Q14: Can EDG be hooked up to python or R?
Yes, it can be.
For example, R has a SPARQL Package allows you to directly import results of SPARQL SELECT queries into the statistical environment of R. EDG provides a SPARQL endpoint. Python also has tools for working with SPARQL. R and Phython programs could also query GraphQL. EDG can generate any kind of exports, so there are options.
Q15: I see the value of knowledge graphs, but my company is small and doesn’t have the financial ability to build our own knowledge graph, can you suggest some alternative methods/solutions?
Depends on what are you wanting to accomplish – the specific value that you see for your company.
Q16: Does TopBraid EDG has all RDF db store and editor similar to Protege and also an inferencer engine?
Yes, TopBraid EDG packages a scalable RDF database. Information in it can be edited using any modern browser.
During the webinar, we have been showing RDF data in tables and in forms. These are editable views, provided that a user has the right permissions. Any value can be edited and new values can be added. While we did not show in this webinar creation of classes, properties, etc., this capability is certainly there. If interested, you can take a look at one of our videos. Inferencing capabilities are also provided through rules and integration of machine learning.
Q17: Also what offerings from TopBraid are available as SAAS or PAAS models on the cloud as pay per use options?
TopBraid EDG can be hosted on a public cloud (e.g., AWS) or a private cloud. TopQuadrant offers either perpetual licenses or subscription licenses. Minimum duration of a subscription is 1 year.
Q18: Does the TopBraid Composer have any mechanism to determine that a specific TTL file is a glossary or taxonomy or crosswalk, etc? Or does it treat all the TTL files the same way?

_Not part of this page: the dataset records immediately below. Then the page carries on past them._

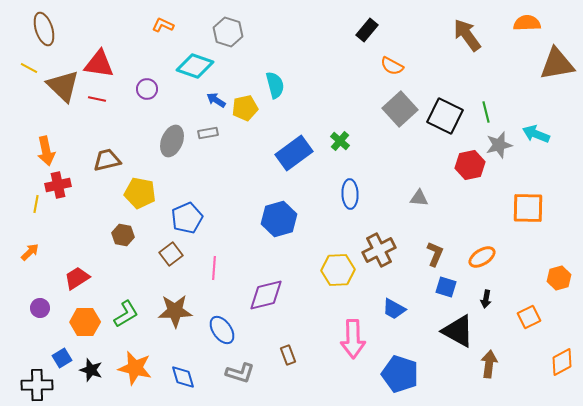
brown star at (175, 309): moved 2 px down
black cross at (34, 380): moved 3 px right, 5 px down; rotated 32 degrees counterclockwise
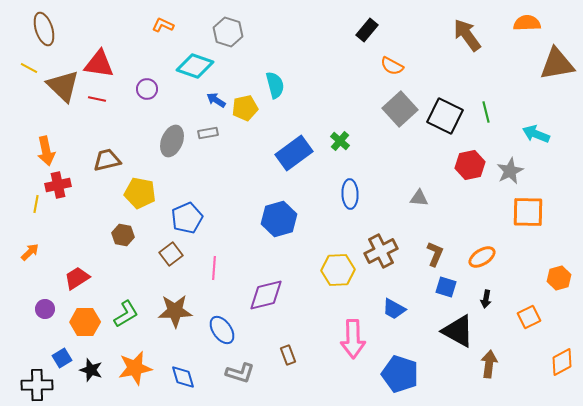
gray star at (499, 145): moved 11 px right, 26 px down; rotated 12 degrees counterclockwise
orange square at (528, 208): moved 4 px down
brown cross at (379, 250): moved 2 px right, 1 px down
purple circle at (40, 308): moved 5 px right, 1 px down
orange star at (135, 368): rotated 24 degrees counterclockwise
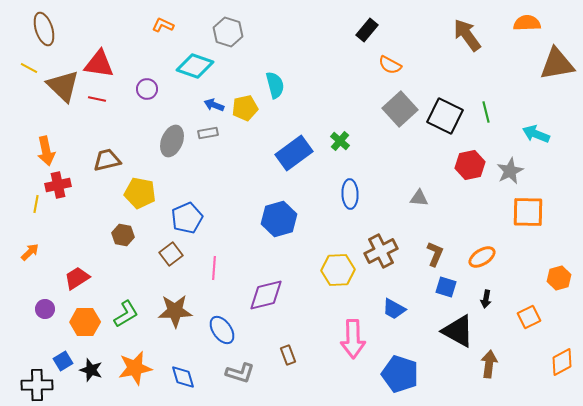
orange semicircle at (392, 66): moved 2 px left, 1 px up
blue arrow at (216, 100): moved 2 px left, 5 px down; rotated 12 degrees counterclockwise
blue square at (62, 358): moved 1 px right, 3 px down
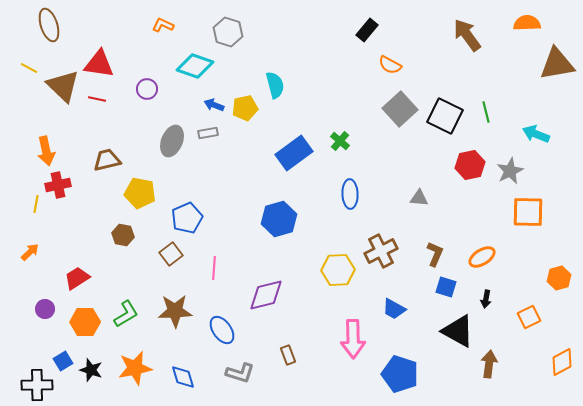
brown ellipse at (44, 29): moved 5 px right, 4 px up
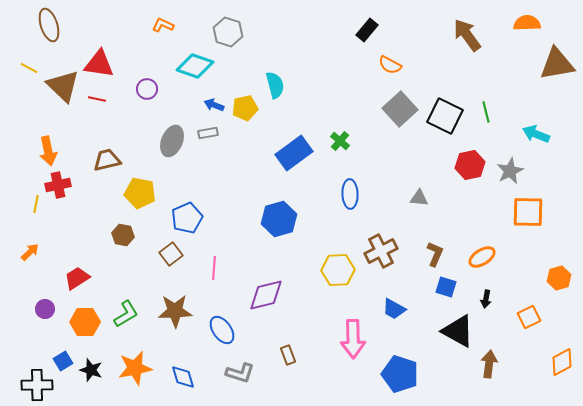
orange arrow at (46, 151): moved 2 px right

TopBraid Composer does not distinguish between different graphs/files based on the content of a graph. It treats all files containing RDF serialized data the same way.
TopBraid EDG, on the other hand, has this distinction and provides different view/edit applications for different types of graphs (asset collections). It also provides, in some cases, different capabilities depending on the type of collection. For example:
• For data asset collections (AKA data dictionaries) there are import capabilities for ingesting DDL and for connecting to the source via JDBC to ingest metadata and do profiling. Such imports would not make sense for a taxonomy.

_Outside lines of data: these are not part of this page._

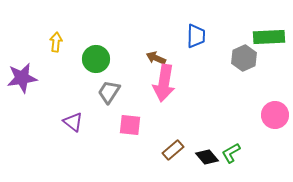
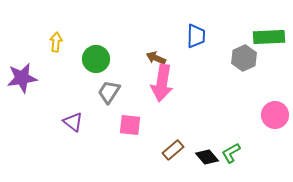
pink arrow: moved 2 px left
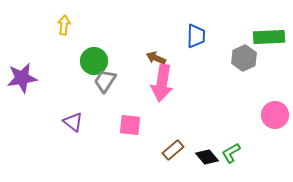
yellow arrow: moved 8 px right, 17 px up
green circle: moved 2 px left, 2 px down
gray trapezoid: moved 4 px left, 11 px up
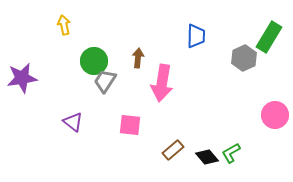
yellow arrow: rotated 18 degrees counterclockwise
green rectangle: rotated 56 degrees counterclockwise
brown arrow: moved 18 px left; rotated 72 degrees clockwise
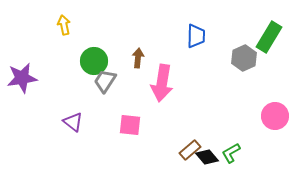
pink circle: moved 1 px down
brown rectangle: moved 17 px right
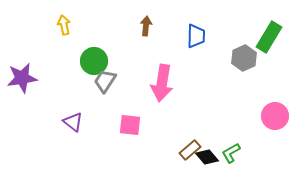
brown arrow: moved 8 px right, 32 px up
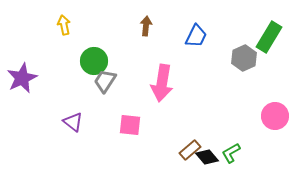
blue trapezoid: rotated 25 degrees clockwise
purple star: rotated 16 degrees counterclockwise
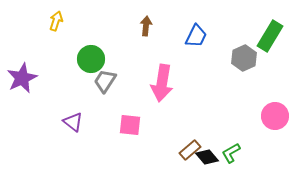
yellow arrow: moved 8 px left, 4 px up; rotated 30 degrees clockwise
green rectangle: moved 1 px right, 1 px up
green circle: moved 3 px left, 2 px up
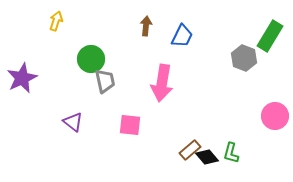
blue trapezoid: moved 14 px left
gray hexagon: rotated 15 degrees counterclockwise
gray trapezoid: rotated 135 degrees clockwise
green L-shape: rotated 45 degrees counterclockwise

• For taxonomies, on the other hand, there is an import from MultiTes – a tool that is used for managing taxonomies. Such import would not make sense in a context of data assets.
Q19: Is there a good reason to store the data I have in a relational database in a graph database? When it becomes critical to have a graph instead of a relational database?
Yes, there are some good reasons to do so. Relational databases impose a very rigid data model that is expensive to evolve. One reason to move to a graph database would be because you need more flexibility than a relational database could provide. Another reason would be having highly networked relational data and needing for queries to extensively traverse the relationships. This works much better in a graph database than in a relational database. There are other reasons as well.